━━━━━ Records for this exercise

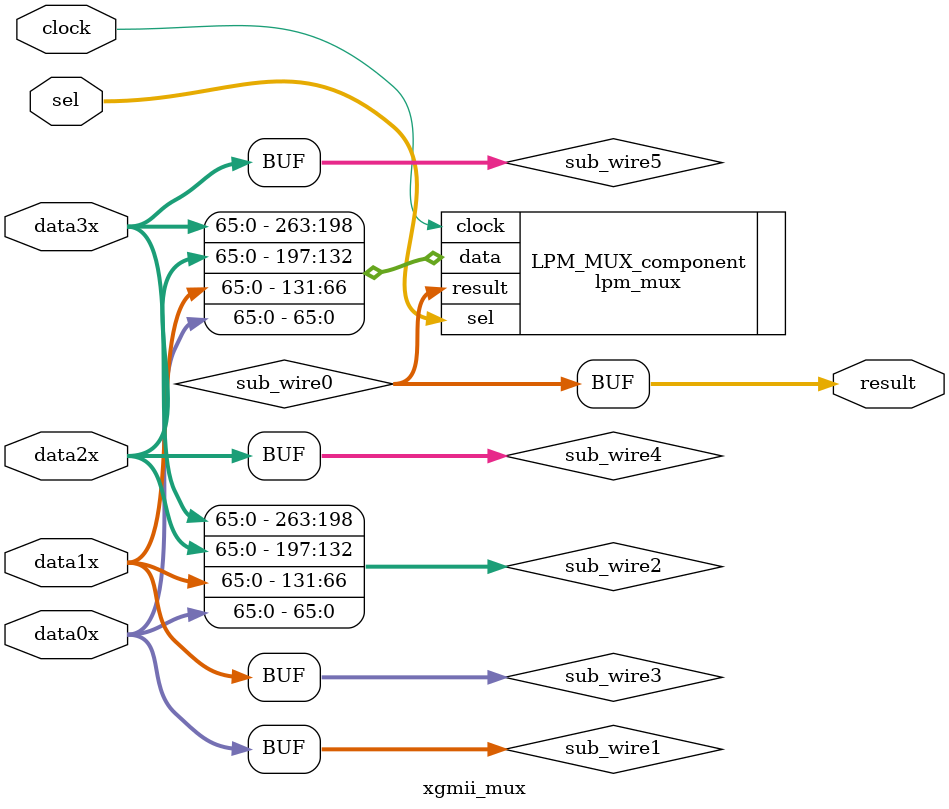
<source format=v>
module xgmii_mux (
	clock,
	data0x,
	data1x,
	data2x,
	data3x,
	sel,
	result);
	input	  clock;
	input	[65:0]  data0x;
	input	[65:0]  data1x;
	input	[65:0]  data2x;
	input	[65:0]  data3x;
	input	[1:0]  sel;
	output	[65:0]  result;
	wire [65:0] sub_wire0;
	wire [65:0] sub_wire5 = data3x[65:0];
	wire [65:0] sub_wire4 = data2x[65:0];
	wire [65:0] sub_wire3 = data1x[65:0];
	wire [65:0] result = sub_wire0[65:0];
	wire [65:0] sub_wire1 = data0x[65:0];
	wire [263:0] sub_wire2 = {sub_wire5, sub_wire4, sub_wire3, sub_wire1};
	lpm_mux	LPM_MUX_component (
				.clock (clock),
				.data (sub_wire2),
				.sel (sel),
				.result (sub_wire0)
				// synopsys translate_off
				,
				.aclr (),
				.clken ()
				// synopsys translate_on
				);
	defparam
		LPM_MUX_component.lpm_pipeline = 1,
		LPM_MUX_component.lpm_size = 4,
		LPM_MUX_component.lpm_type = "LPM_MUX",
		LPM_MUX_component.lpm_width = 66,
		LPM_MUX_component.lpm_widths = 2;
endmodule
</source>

━━━━━━━━━━

Description of the task: Start at the top of the entries and repeat each line exactly, ending at the line that contains "wire [65:0] sub_wire0;". Pictures are not part of the copy.

Result of the task:
<source format=v>
module xgmii_mux (
	clock,
	data0x,
	data1x,
	data2x,
	data3x,
	sel,
	result);
	input	  clock;
	input	[65:0]  data0x;
	input	[65:0]  data1x;
	input	[65:0]  data2x;
	input	[65:0]  data3x;
	input	[1:0]  sel;
	output	[65:0]  result;
	wire [65:0] sub_wire0;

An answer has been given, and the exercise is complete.